Couch surfing is a euphemism for an uneasy reality. It means living without formal attachment to any household, a perpetual guest of circumstance. It is not a remedy for homelessness, only a temporary balm. For the couch surfer, housing is an unpredictable cycle: one friend's floor to another's couch, wave to wave, never reaching dry land. Faadhiree*, 25, recently moved back to the Maldives after several years studying abroad. He is engaged to a foreigner, though the wedding dates remain undecided. He has resolved to couch surf until he can raise the funds to relocate permanently to join his wife-to-be. In the meantime, he is another case among a growing population of young people in housing insecurity.
Doubling up is its own category of hidden homelessness. An established household temporarily absorbs extra people, often into already cramped conditions. Rooms burst at the seams and the bathrooms run on ever tighter schedules. It is a familiar scene for many, waking to find the floor covered with the sleeping bodies of visiting relatives. Some of them near strangers who once attended your third birthday.
One in eight households in Malé is overcrowded, and among overcrowded rented households, more than one in five routinely uses the kitchen, living room or storage room for sleeping. 
The Maldives has long recorded one of the highest divorce rates in the world. Jeju's* marriage, like so many, dissolved. Newly single, with young dependents, her situation was dire. Escaping spousal abuse demanded sacrifice. Jeju's sacrifice was the home she had built, traded for imminent housing precarity. For many divorced or separated people, there is no childhood home to return to and no means of securing new housing mid-month on a single income. A civil servant in Malé earns around MVR 15,920 (US$ 1,000) per month (2019 figures), while average rents stood at MVR 14,364 in 2022, a generous lowball by 2026 standards. Stagnant incomes collide with untameable rental prices, especially in Malé, where 74 percent of households rent.
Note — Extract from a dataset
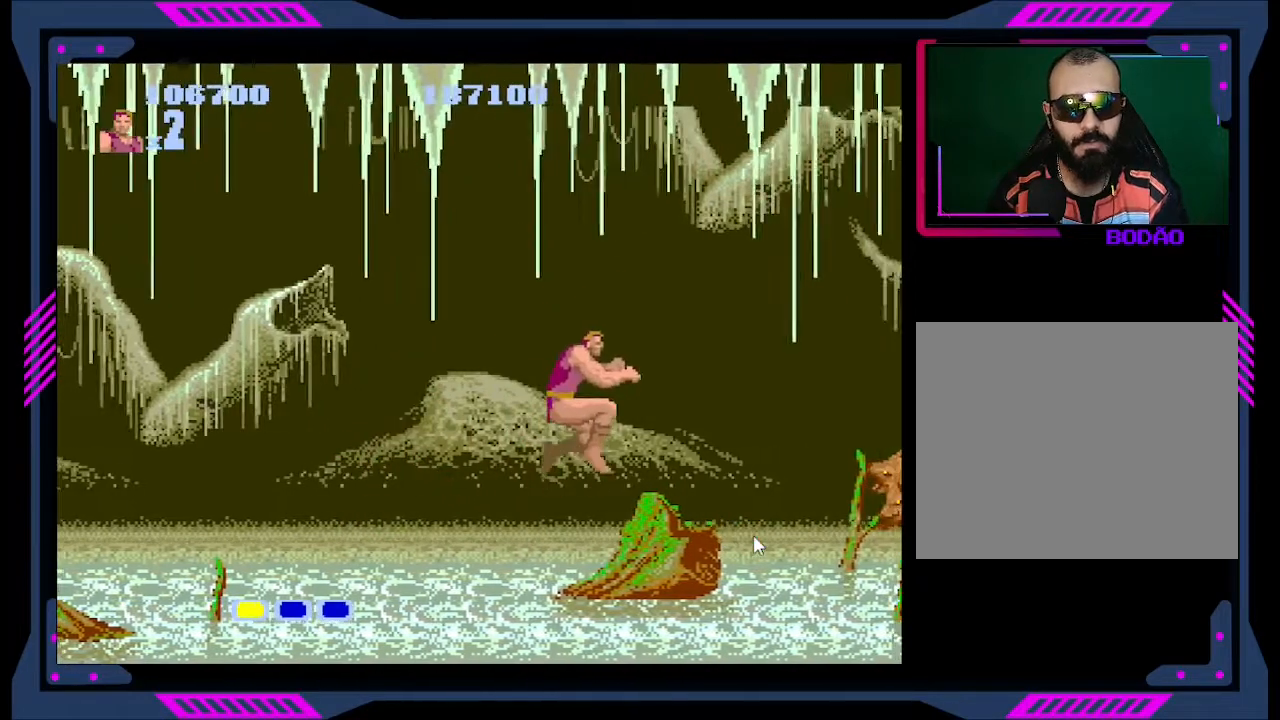
{"buttons": ["DPAD_RIGHT"], "right_stick": "center", "events": [[67, "A", "up"], [133, "DPAD_RIGHT", "up"], [267, "DPAD_LEFT", "down"], [400, "DPAD_LEFT", "up"], [467, "DPAD_RIGHT", "down"]]}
A household in the capital spends 35 percent of its income on rent on average, a share that rises to 68 percent for the poorest tenth. Dual-income households barely keep afloat; single-income households sink.
Rarely seen on the streets, Malé's young hidden homeless make their condition look almost effortless. They show up to work and obligations, spend time with friends and family, and are largely untouched by the deprivations traditionally associated with homelessness: joblessness, lack of income, lack of education. Equipped, on paper, with everything needed to overcome homelessness, they remain stuck in an un-housing limbo.
The absence of visible homelessness keeps society comfortable enough to pretend the problem does not exist. Hidden homelessness thrives behind closed doors; unseen, uncounted and therefore unaddressed. Couch surfing and doubling up may shield young people from sleeping outdoors, but they deny them the stability, security and dignity of a real home. A home that is more than four walls, a roof and a makeshift bed.
*Names have been changed to protect the identities of those who shared their experiences.